* **About this task**: Please return the listing exactly as written, but without its pictures.

══ Record excerpts

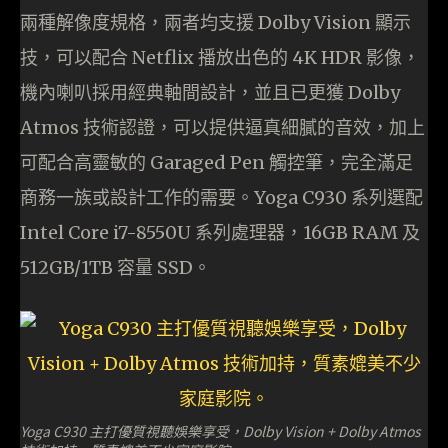
兩種解像度規格，兩者均支援 Dolby Vision 顯示
技，可以配合 Netflix 播放出色的 4K HDR 影像，
機內喇叭採用經典軸間設計，並且已更獲 Dolby
Atmos 技術認證，可以提供逼真細膩的音效，加上
可配合高靈敏的 Garaged Pen 觸控筆，完全滿足
商務一族或設計工作的需要。Yoga C930 系列選配
Intel Core i7-8550U 系列處理器，16GB RAM 及
512GB/1TB 容量 SSD。
Yoga C930 主打優質視聽娛樂享受，Dolby Vision + Dolby Atmos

════

* **Solution for this problem**:
兩種解像度規格，兩者均支援 Dolby Vision 顯示
技，可以配合 Netflix 播放出色的 4K HDR 影像，
機內喇叭採用經典軸間設計，並且已更獲 Dolby
Atmos 技術認證，可以提供逼真細膩的音效，加上
可配合高靈敏的 Garaged Pen 觸控筆，完全滿足
商務一族或設計工作的需要。Yoga C930 系列選配
Intel Core i7-8550U 系列處理器，16GB RAM 及
512GB/1TB 容量 SSD。
Yoga C930 主打優質視聽娛樂享受，Dolby Vision + Dolby Atmos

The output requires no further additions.